Pogralem około 10 godzin więc jakiś wyobrażenie mam. Po pierwsze dużo hejtu bo to ubisoft ale jak na razid uwaga zaskoczenie... Top 5 2018 znowu ubisoft mnie zaskoczył jak rok temu originem. Oczywiście to dopiero 10h więc ocenę kiedyś jak skończę wystawie. Gram na ps4.

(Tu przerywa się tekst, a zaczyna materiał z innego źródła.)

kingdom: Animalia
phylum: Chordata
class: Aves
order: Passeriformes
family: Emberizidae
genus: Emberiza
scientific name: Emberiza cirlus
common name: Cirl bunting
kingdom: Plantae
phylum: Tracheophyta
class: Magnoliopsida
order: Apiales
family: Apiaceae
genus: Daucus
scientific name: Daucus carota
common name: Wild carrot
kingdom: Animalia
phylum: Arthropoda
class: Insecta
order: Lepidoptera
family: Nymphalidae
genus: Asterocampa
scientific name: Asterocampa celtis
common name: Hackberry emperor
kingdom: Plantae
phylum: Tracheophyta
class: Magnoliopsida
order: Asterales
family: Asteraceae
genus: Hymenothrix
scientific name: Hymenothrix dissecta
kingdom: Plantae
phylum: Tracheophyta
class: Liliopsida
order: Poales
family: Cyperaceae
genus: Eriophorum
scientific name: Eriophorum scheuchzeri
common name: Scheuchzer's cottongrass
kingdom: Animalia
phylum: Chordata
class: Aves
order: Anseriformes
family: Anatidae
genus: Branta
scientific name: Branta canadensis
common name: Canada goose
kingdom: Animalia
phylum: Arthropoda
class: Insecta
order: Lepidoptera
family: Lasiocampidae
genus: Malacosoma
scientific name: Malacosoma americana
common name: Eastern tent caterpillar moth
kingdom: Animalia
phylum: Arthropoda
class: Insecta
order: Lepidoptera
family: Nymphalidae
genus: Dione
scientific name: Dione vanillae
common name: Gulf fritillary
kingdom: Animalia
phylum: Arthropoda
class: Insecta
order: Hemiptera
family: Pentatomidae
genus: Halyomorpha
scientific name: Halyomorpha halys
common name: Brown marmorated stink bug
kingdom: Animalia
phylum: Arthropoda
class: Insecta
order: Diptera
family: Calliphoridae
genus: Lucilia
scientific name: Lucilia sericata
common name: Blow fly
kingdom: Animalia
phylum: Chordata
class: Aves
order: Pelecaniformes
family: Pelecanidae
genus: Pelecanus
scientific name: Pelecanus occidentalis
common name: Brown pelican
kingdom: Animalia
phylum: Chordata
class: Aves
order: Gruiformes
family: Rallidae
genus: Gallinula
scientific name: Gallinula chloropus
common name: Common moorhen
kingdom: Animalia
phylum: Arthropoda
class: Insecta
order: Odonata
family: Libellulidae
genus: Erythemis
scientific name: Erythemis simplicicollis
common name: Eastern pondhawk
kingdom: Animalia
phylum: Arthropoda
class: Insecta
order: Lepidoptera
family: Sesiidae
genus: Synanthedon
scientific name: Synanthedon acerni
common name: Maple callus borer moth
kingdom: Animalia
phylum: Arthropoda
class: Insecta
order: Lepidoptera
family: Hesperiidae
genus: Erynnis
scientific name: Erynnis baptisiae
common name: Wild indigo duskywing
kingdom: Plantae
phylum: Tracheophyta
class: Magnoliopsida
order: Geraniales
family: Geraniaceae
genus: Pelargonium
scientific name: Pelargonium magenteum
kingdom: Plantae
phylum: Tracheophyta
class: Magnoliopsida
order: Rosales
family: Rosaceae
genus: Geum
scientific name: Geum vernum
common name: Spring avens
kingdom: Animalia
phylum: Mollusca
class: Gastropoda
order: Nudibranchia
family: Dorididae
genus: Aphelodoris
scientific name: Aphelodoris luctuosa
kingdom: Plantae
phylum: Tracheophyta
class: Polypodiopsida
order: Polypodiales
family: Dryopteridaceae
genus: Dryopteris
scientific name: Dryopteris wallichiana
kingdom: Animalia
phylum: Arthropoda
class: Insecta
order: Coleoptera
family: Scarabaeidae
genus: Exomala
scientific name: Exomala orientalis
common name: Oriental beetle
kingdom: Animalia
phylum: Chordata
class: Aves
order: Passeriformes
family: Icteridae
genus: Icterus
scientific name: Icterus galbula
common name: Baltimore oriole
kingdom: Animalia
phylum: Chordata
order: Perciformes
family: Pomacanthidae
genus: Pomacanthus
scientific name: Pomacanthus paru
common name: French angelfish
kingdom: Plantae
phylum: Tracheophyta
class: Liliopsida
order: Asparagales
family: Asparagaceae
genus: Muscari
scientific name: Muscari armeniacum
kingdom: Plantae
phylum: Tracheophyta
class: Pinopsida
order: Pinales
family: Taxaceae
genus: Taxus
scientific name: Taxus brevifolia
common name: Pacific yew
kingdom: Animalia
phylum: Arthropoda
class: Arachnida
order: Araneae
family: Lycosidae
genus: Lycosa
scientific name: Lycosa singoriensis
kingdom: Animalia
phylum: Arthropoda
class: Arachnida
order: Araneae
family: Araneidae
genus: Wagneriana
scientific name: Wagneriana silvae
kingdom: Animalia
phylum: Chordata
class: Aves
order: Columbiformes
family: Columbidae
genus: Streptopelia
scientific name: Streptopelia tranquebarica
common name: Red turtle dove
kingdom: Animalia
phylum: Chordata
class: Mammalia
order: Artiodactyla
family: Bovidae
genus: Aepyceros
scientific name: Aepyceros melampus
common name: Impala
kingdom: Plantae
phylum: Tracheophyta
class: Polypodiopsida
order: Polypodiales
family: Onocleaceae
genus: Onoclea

Na razie jedna wada to jakieś kombinacje przy poziomach bohatera i ogólnie wszystkich postaci w grze. A więc jak wskakujemy na pozom wyższy to wszystko wskakuje jakimś cudem razem z nami. Nawet jak mieliśmy zadanie z poziomem 1 a nie skończyliśmy go to mając poziom 20 to zadanie i wszystko w grze będzie miało minimum 20 poziom. Oczywiście w drugą stronę to już nie działa a nawet zauważyłem kombinacje polegające na tym że zadania główne dostają z automatu +1-2 punkty więcej niż my mamy a więc gra sobie dodaje punkty do naszego poziomu a. Wątku głównym daje + xx punktow. Chyba chodzi o grind albo przy okazji jakieś mikrotramsakcje.
Na razie mimo tego oszusywa jest ok bo mimo że wątki główne miały 1-2 punkty więcej da się to przechodzić.
Kiedy są napisy końcowe? Ukończyłem cały wątek fabularny i nic :)
Gdzie znajde cały set gladiatora?
Mam pytanie dotyczące osiągnięcia "Sługa Hermesa", które otrzymuje się za odkrycie wszystkich regionów Grecji. Rozumiem, że wystarczy postawić nogę w każdy regionie w taki sposób, że już żaden fragment lądu nie będzie szary. Czy jeśli jakaś mała wysepka przy większej lub przy jakimś lądzie też zrobi się kolorowa, to będzie oznaczało, że tam nie muszę specjalnie wylądować? Bo jeśli jakaś będzie szara czyli nieodkryta, to rozumiem, że muszę się tam pojawić.Na Łowcach trofeów tak dziwnie to napisali, że tak jakby muszę pojawić się na każdej wyspie. No, ale na pewno muszę się pojawić na każdej maleńkiej wysepce? Nie wystarczy, że wraz z jakimś regionem ona przestanie być szara, czyli już odkryta?
I drugie pytanie: A co z wodą? Każda skrawek mórz musi być odkryty tak, żeby nie było widać tej starej mapy z rysunkami? Czy tylko liczą się lądy?
Powyżej 10 godzin wychodzi kolejna wada. Trzeba grindowac.
Mam 28 poziom i jeszcze nie miałem sytuacji żebym nie mógł ruszyć głównej fabuły z powodu braku poziomu, więc nie sądze żeby się to później nagle zmieniło. A zadań z tablic zrobiłem może 4.